Most of the people I know among those who signed the Harper’s letter have gone to extremes of illiberalism in attacking the president. Some have accused him, without knowing him or much about him, of having no motive except self-enrichment, and of a long catalog of crimes and offenses from wife beating to treason.
There is plenty of room for criticism of Donald Trump as a public personality and it is perfectly legitimate to take issue with his policies. But in a letter that purports to uphold traditional liberal values—freedom of speech and of free debate—it is perverse to imagine that Trump is an enemy and that he poses a threat to democracy while addressing Black Lives Matter and Antifa as if they had some potential to rally to the cause and were really good chaps carried away in the righteous heat of events.
But that is just half the story; it is offensive and obtuse to claim that Trump is a threat to democracy; it is monstrous to hold him responsible for the conduct of the thugs and urban terrorists whose chief purpose is the destruction of the Trump presidency. Thus those modestly holding themselves out as our intellectual guides are in fact witless dupes and formerly usefully idiotic allies of the people they are now warning against.
Their initial declaration of solidarity with the militants they are allied with against Trump incites the question of how intelligent people in positions of some academic and journalistic influence can be so unutterably stupid. This is in the tradition of the pilgrimages of worshipful boot-licking of Lincoln Steffens, Bernard Shaw, Nancy Astor, and other intelligent but politically hopeless people in the 1930s to purr and grovel at the feet of Stalin in the midst of his great famine and his show trials.

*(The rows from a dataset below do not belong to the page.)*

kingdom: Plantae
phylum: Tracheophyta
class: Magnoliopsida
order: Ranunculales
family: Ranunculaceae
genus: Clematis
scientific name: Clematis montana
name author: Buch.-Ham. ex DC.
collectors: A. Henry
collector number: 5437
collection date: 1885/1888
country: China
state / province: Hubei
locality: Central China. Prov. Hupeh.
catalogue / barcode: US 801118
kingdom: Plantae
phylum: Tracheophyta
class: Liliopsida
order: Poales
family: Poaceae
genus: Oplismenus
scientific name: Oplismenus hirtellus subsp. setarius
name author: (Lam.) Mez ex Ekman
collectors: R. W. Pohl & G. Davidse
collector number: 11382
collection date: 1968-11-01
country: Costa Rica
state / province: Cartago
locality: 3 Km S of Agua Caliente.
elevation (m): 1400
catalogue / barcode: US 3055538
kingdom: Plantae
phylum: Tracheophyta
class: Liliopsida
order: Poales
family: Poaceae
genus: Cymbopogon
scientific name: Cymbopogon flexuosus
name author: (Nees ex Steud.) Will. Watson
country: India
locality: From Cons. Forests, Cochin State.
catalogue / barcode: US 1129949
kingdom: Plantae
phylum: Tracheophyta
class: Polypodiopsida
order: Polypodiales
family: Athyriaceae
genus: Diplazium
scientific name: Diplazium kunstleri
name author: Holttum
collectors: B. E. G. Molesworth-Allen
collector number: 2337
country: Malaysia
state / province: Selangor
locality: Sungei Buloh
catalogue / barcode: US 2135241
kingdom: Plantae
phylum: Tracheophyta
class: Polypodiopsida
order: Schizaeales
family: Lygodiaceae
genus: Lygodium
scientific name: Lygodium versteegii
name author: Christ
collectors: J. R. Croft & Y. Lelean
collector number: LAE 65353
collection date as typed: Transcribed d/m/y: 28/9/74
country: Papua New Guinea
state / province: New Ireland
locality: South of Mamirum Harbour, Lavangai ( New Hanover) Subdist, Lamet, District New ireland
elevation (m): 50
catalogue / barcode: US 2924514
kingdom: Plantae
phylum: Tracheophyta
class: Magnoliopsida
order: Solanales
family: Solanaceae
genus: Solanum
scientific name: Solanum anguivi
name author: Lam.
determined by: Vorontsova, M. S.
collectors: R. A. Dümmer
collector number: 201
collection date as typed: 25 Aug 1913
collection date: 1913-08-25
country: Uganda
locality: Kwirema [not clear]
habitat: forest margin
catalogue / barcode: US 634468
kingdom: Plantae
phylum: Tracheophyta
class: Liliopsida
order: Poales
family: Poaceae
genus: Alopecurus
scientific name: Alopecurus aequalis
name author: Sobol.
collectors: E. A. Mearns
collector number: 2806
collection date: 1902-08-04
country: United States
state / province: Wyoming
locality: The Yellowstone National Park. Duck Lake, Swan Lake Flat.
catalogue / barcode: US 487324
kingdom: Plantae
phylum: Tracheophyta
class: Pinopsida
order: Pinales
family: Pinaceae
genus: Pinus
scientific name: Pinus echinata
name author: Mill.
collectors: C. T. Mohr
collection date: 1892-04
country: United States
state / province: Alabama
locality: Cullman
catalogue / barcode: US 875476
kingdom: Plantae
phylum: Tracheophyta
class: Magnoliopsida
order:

Added to all their posturing is the problem that a number of the signers of the Harper’s letter have heaped praise on despotic and totalitarian regimes of the last 75 years. To cite only the most egregious case, Noam Chomsky was the foremost apologist and idolatrous promoter in the Democratic West of North Vietnamese leader Ho Chi Minh. And neither he nor many of his cosignatories have shrunk from trying to throttle those who differed with them with defamatory attacks.
It is an elemental principle of the common law that those who seek equity should practice it. In this case, instead of setting themselves up as the party of a very few people, raising moralistic hands heavenwards and offering a plague on both houses—to Trump and to his enemies who produced the Russian canard and the spurious attempt at impeachment—the intellectuals should have declared their reservations about Trump but pitched in wholeheartedly with him in opposing those who would muzzle academics, boycott commentators, and press fraudulent allegations of collusion with a foreign power to rig an election. Many of them have much to atone for in the poor advice they have given the public in the past, and many appear to be disgruntled by their current lack of influence; they should have learned by now that when no one listens to them they have no influence.
But instead of aggregating their legitimate concerns about the dictatorial tendencies of their former anti-Trump allies into a cautionary note that almost no one will pay any attention to, this was their chance to make a difference—to make an alliance with the chief wronged party of those whom they now oppose, and enable themselves to claim part of Trump’s victory when it comes, as Irving Kristol and Norman Podhoretz did with the victory of Ronald Reagan in 1980. They seem to learn nothing from even the recent past.